- Request: In your copy, leave out the pictures and repeat every record exactly.

- Data listing:

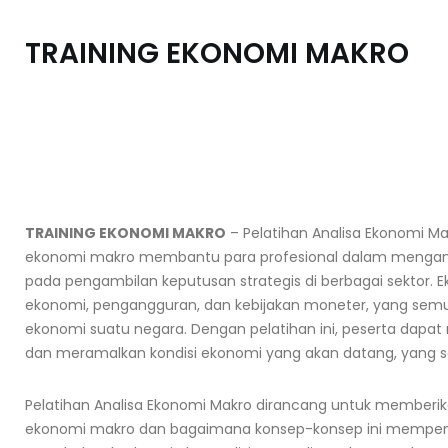
TRAINING EKONOMI MAKRO
TRAINING EKONOMI MAKRO
–
Pelatihan Analisa Ekonomi 
ekonomi makro membantu para profesional dalam menganali
pada pengambilan keputusan strategis di berbagai sektor.
ekonomi, pengangguran, dan kebijakan moneter, yang sem
ekonomi suatu negara. Dengan pelatihan ini, peserta da
dan meramalkan kondisi ekonomi yang akan datang, yang sa
Pelatihan Analisa Ekonomi Makro dirancang untuk member
ekonomi makro dan bagaimana konsep-konsep ini mempenga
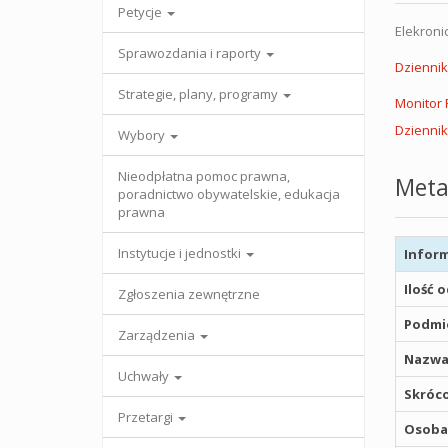
Petycje
Elekroni
Sprawozdania i raporty
Dzienni
Strategie, plany, programy
Monitor 
Dzienni
Wybory
Nieodpłatna pomoc prawna,
Meta
poradnictwo obywatelskie, edukacja
prawna
Instytucje i jednostki
Inform
Ilość 
Zgłoszenia zewnętrzne
Podmio
Zarządzenia
Nazwa
Uchwały
Skróco
Przetargi
Osoba,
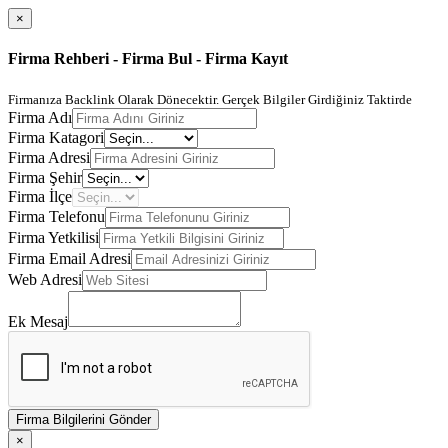
×
Firma Rehberi - Firma Bul - Firma Kayıt
Firmanıza Backlink Olarak Dönecektir. Gerçek Bilgiler Girdiğiniz Taktirde
Firma Adı
Firma Katagori
Firma Adresi
Firma Şehir
Firma İlçe
Firma Telefonu
Firma Yetkilisi
Firma Email Adresi
Web Adresi
Ek Mesaj
Firma Bilgilerini Gönder
×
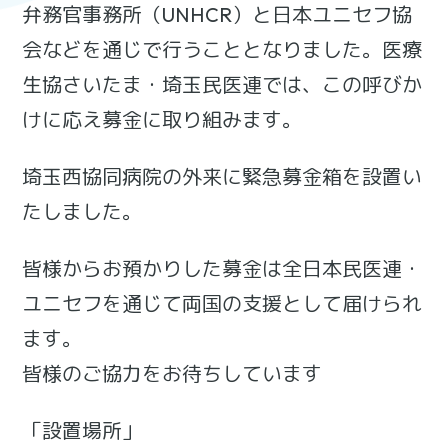
弁務官事務所（UNHCR）と日本ユニセフ協
会などを通じで行うこととなりました。医療
生協さいたま・埼玉民医連では、この呼びか
けに応え募金に取り組みます。
埼玉西協同病院の外来に緊急募金箱を設置い
たしました。
皆様からお預かりした募金は全日本民医連・
ユニセフを通じて両国の支援として届けられ
ます。
皆様のご協力をお待ちしています
「設置場所」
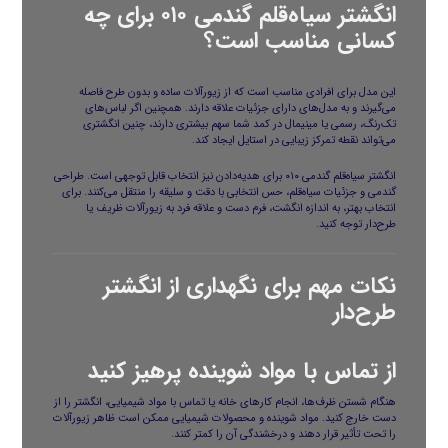
انگشتر سیاه‌قلم گندمی ۰۱۰ برای چه
کسانی مناسب است؟
این مدل برای افرادی مناسب است که از زیورآلات ساده و بدون طرح فاصله
می‌گیرند و به مدل‌های دارای جزئیات علاقه دارند. همچنین اگر لباس‌های
تک‌رنگ، رسمی یا مینیمال در کمد شما سهم بیشتری دارند، چنین انگشتری
می‌تواند نقطه تمرکز زیبایی در استایل ایجاد کند.
انگشتر سیاه‌قلم گندمی ۰۱۰ برای هدیه‌دادن نیز انتخاب قابل توجهی است. طراحی
گندمی و جزئیات سیاه‌قلم، حس انتخابی با دقت و سلیقه را منتقل می‌کنند. برای
انتخاب بهتر، به اندازه انگشت، فرم دست و علاقه فرد به زیورآلات ظریف یا
طرح‌دار توجه کنید.
نکات مهم برای نگهداری از انگشتر
طرح‌دار
از تماس با مواد شوینده پرهیز کنید
هنگام شستن ظرف‌ها، انجام کارهای خانه یا تماس با مواد شیمیایی، انگشتر را از
دست خارج کنید. مواد شوینده و محصولات شیمیایی ممکن است ظاهر زیورآلات
را تحت تأثیر قرار دهند و درخشندگی آن را کمتر کنند.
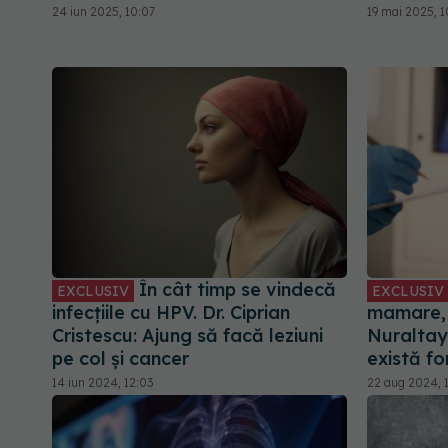
24 iun 2025, 10:07
19 mai 2025, 1
În cât timp se vindecă
EXCLUSIV
EXCLUSIV
infecțiile cu HPV. Dr. Ciprian
mamare, 
Cristescu: Ajung să facă leziuni
Nuraltay
pe col și cancer
există f
14 iun 2024, 12:03
22 aug 2024, 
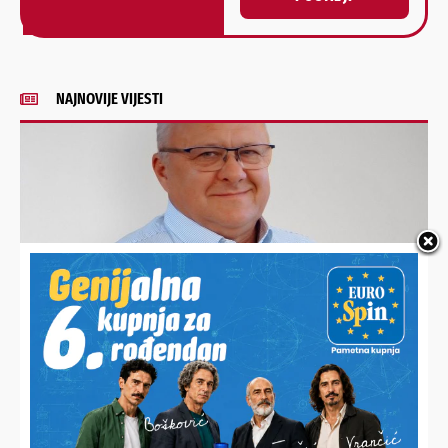
Alternative:
NAJNOVIJE VIJESTI
ISPITAN U BJELOVARU
Bošnjak dobio zabranu prilaska, prijeti mu i višegodišnji
zatvor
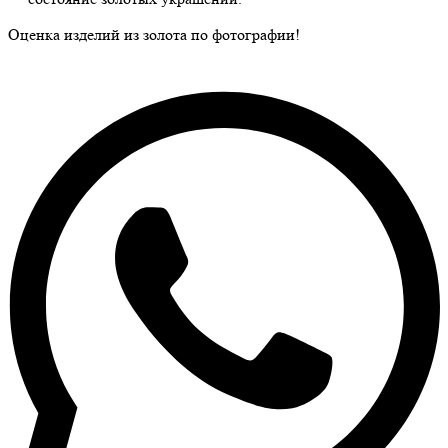
Оценка изделий из золота по фотографии!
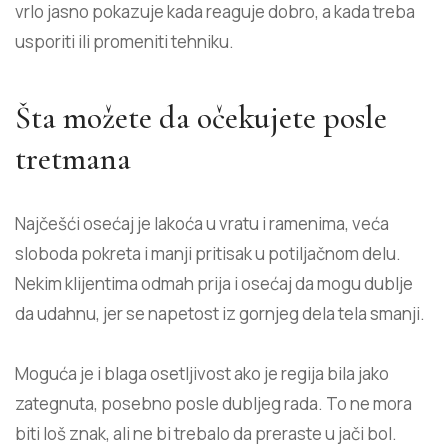
vrlo jasno pokazuje kada reaguje dobro, a kada treba
usporiti ili promeniti tehniku.
Šta možete da očekujete posle
tretmana
Najčešći osećaj je lakoća u vratu i ramenima, veća
sloboda pokreta i manji pritisak u potiljačnom delu.
Nekim klijentima odmah prija i osećaj da mogu dublje
da udahnu, jer se napetost iz gornjeg dela tela smanji.
Moguća je i blaga osetljivost ako je regija bila jako
zategnuta, posebno posle dubljeg rada. To ne mora
biti loš znak, ali ne bi trebalo da preraste u jači bol.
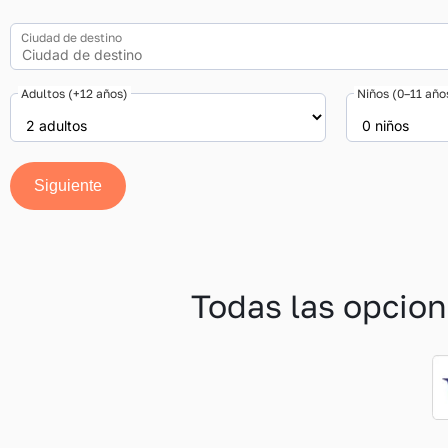
Ciudad de destino
Adultos (+12 años)
Niños (0–11 año
Siguiente
Todas las opcion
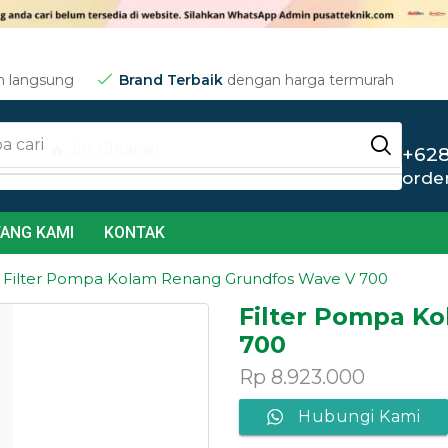
m langsung
Brand Terbaik
dengan harga termurah
a cari
🔥 Jet Cleaner
+628
orde
ANG KAMI
KONTAK
»
Filter Pompa Kolam Renang Grundfos Wave V 700
Filter Pompa K
700
Rp
8.923.000
Hubungi Kami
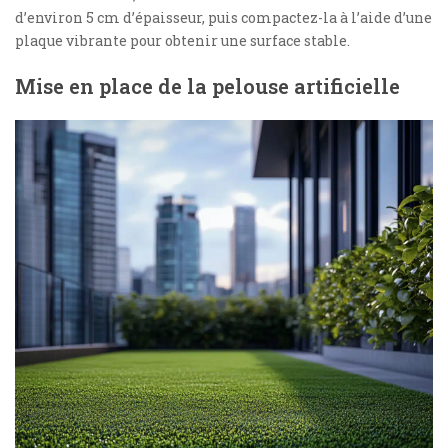
d’environ 5 cm d’épaisseur, puis compactez-la à l’aide d’une
plaque vibrante pour obtenir une surface stable.
Mise en place de la pelouse artificielle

- Answer to this problem:
TRAINING EKONOMI MAKRO
TRAINING EKONOMI MAKRO
–
Pelatihan Analisa Ekonomi 
ekonomi makro membantu para profesional dalam menganali
pada pengambilan keputusan strategis di berbagai sektor.
ekonomi, pengangguran, dan kebijakan moneter, yang sem
ekonomi suatu negara. Dengan pelatihan ini, peserta da
dan meramalkan kondisi ekonomi yang akan datang, yang sa
Pelatihan Analisa Ekonomi Makro dirancang untuk member
ekonomi makro dan bagaimana konsep-konsep ini mempenga
Petycje
Elekroni
Sprawozdania i raporty
Dzienni
Strategie, plany, programy
Monitor 
Dzienni
Wybory
Nieodpłatna pomoc prawna,
Meta
poradnictwo obywatelskie, edukacja
prawna
Instytucje i jednostki
Inform
Ilość 
Zgłoszenia zewnętrzne
Podmio
Zarządzenia
Nazwa
Uchwały
Skróco
Przetargi
Osoba,
×
Firma Rehberi - Firma Bul - Firma Kayıt
Firmanıza Backlink Olarak Dönecektir. Gerçek Bilgiler Girdiğiniz Taktirde
Firma Adı
Firma Katagori
Firma Adresi
Firma Şehir
Firma İlçe
Firma Telefonu
Firma Yetkilisi
Firma Email Adresi
Web Adresi
Ek Mesaj
Firma Bilgilerini Gönder
×
弁務官事務所（UNHCR）と日本ユニセフ協
会などを通じで行うこととなりました。医療
生協さいたま・埼玉民医連では、この呼びか
けに応え募金に取り組みます。
埼玉西協同病院の外来に緊急募金箱を設置い
たしました。
皆様からお預かりした募金は全日本民医連・
ユニセフを通じて両国の支援として届けられ
ます。
皆様のご協力をお待ちしています
「設置場所」
انگشتر سیاه‌قلم گندمی ۰۱۰ برای چه
کسانی مناسب است؟
این مدل برای افرادی مناسب است که از زیورآلات ساده و بدون طرح فاصله
می‌گیرند و به مدل‌های دارای جزئیات علاقه دارند. همچنین اگر لباس‌های
تک‌رنگ، رسمی یا مینیمال در کمد شما سهم بیشتری دارند، چنین انگشتری
می‌تواند نقطه تمرکز زیبایی در استایل ایجاد کند.
انگشتر سیاه‌قلم گندمی ۰۱۰ برای هدیه‌دادن نیز انتخاب قابل توجهی است. طراحی
گندمی و جزئیات سیاه‌قلم، حس انتخابی با دقت و سلیقه را منتقل می‌کنند. برای
انتخاب بهتر، به اندازه انگشت، فرم دست و علاقه فرد به زیورآلات ظریف یا
طرح‌دار توجه کنید.
نکات مهم برای نگهداری از انگشتر
طرح‌دار
از تماس با مواد شوینده پرهیز کنید
هنگام شستن ظرف‌ها، انجام کارهای خانه یا تماس با مواد شیمیایی، انگشتر را از
دست خارج کنید. مواد شوینده و محصولات شیمیایی ممکن است ظاهر زیورآلات
را تحت تأثیر قرار دهند و درخشندگی آن را کمتر کنند.
24 iun 2025, 10:07
19 mai 2025, 1
În cât timp se vindecă
EXCLUSIV
EXCLUSIV
infecțiile cu HPV. Dr. Ciprian
mamare, 
Cristescu: Ajung să facă leziuni
Nuraltay
pe col și cancer
există f
14 iun 2024, 12:03
22 aug 2024, 
Alternative:
NAJNOVIJE VIJESTI
ISPITAN U BJELOVARU
Bošnjak dobio zabranu prilaska, prijeti mu i višegodišnji
zatvor
Оценка изделий из золота по фотографии!
vrlo jasno pokazuje kada reaguje dobro, a kada treba
usporiti ili promeniti tehniku.
Šta možete da očekujete posle
tretmana
Najčešći osećaj je lakoća u vratu i ramenima, veća
sloboda pokreta i manji pritisak u potiljačnom delu.
Nekim klijentima odmah prija i osećaj da mogu dublje
da udahnu, jer se napetost iz gornjeg dela tela smanji.
Moguća je i blaga osetljivost ako je regija bila jako
zategnuta, posebno posle dubljeg rada. To ne mora
biti loš znak, ali ne bi trebalo da preraste u jači bol.
Ciudad de destino
Adultos (+12 años)
Niños (0–11 año
Siguiente
Todas las opcion
m langsung
Brand Terbaik
dengan harga termurah
a cari
🔥 Jet Cleaner
+628
orde
ANG KAMI
KONTAK
»
Filter Pompa Kolam Renang Grundfos Wave V 700
Filter Pompa K
700
Rp
8.923.000
Hubungi Kami
d’environ 5 cm d’épaisseur, puis compactez-la à l’aide d’une
plaque vibrante pour obtenir une surface stable.
Mise en place de la pelouse artificielle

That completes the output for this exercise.